> Your assignment: Return all the data exactly, keeping the pictures out.

> Information provided:
______

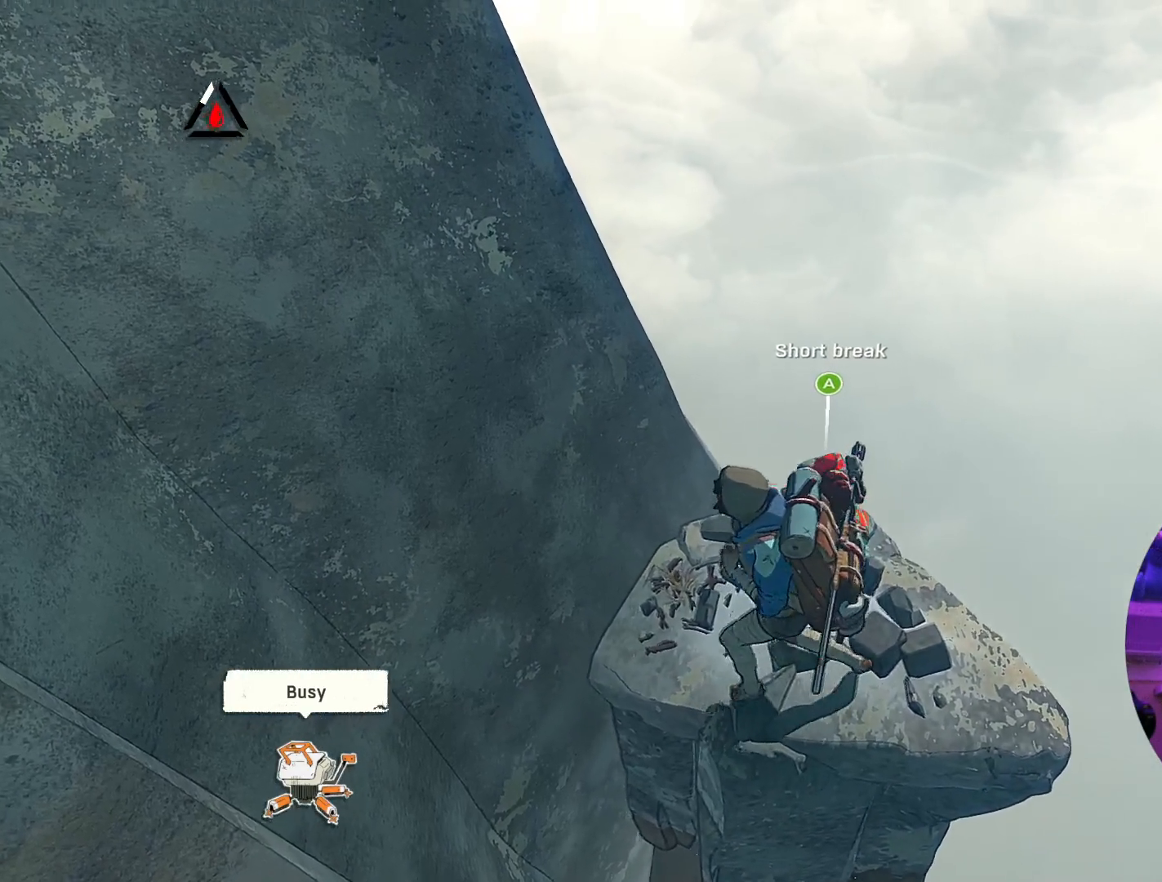
{"buttons": [], "left_stick": "left", "right_stick": "right", "events": [[33, "left_stick", "center"], [333, "left_stick", "left"]]}
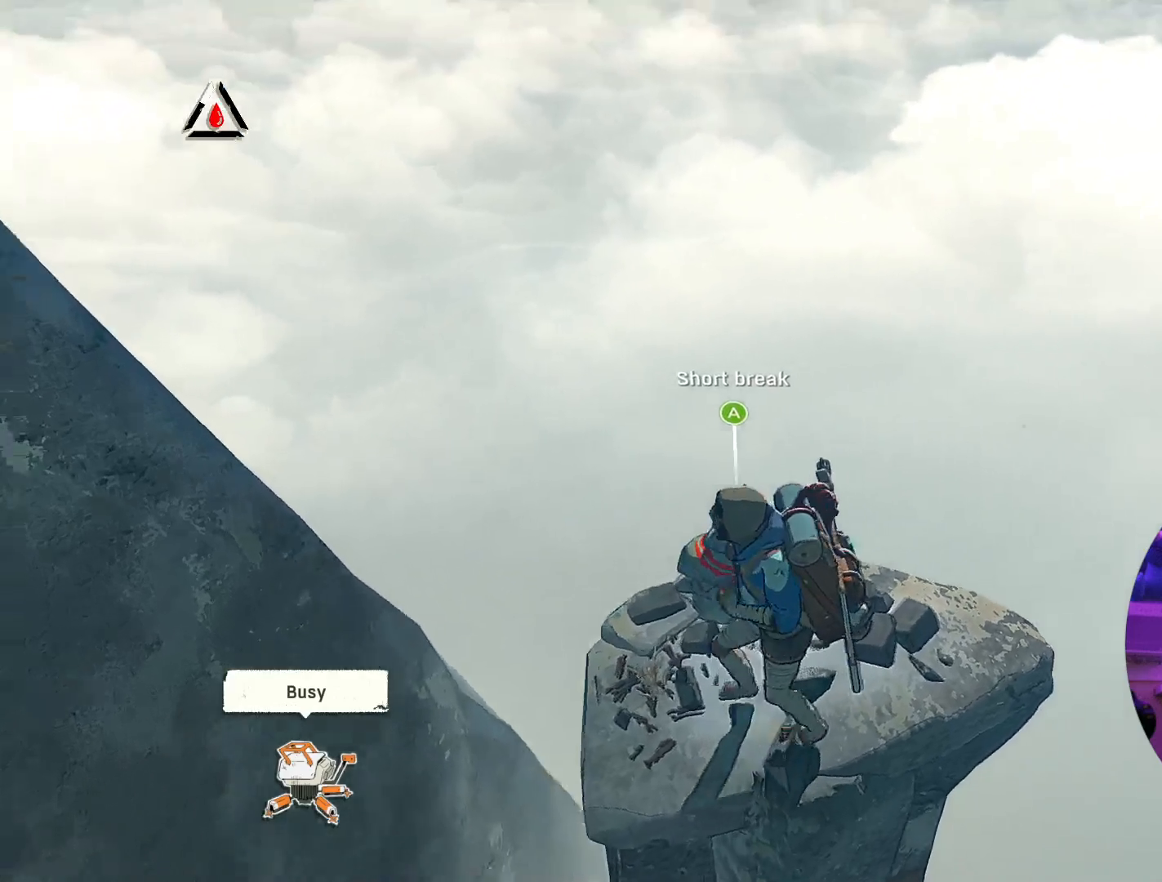
{"buttons": [], "left_stick": "center", "right_stick": "right", "events": [[117, "right_stick", "center"], [133, "left_stick", "center"], [267, "left_stick", "left"], [350, "right_stick", "right"], [483, "left_stick", "center"]]}
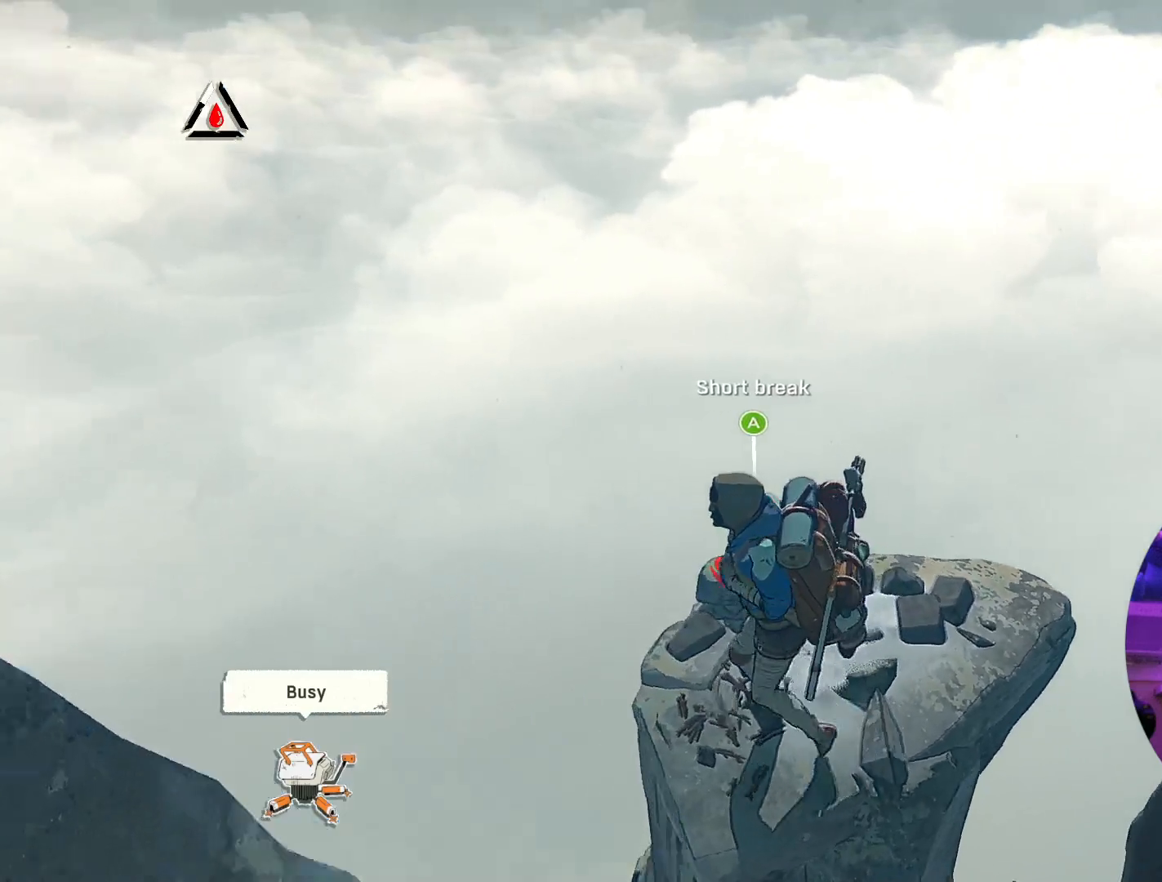
{"buttons": [], "left_stick": "left", "right_stick": "right", "events": [[100, "left_stick", "left"], [367, "left_stick", "center"], [500, "left_stick", "left"]]}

______

> Answer:
{"buttons": [], "left_stick": "left", "right_stick": "right", "events": [[33, "left_stick", "center"], [333, "left_stick", "left"]]}
{"buttons": [], "left_stick": "center", "right_stick": "right", "events": [[117, "right_stick", "center"], [133, "left_stick", "center"], [267, "left_stick", "left"], [350, "right_stick", "right"], [483, "left_stick", "center"]]}
{"buttons": [], "left_stick": "left", "right_stick": "right", "events": [[100, "left_stick", "left"], [367, "left_stick", "center"], [500, "left_stick", "left"]]}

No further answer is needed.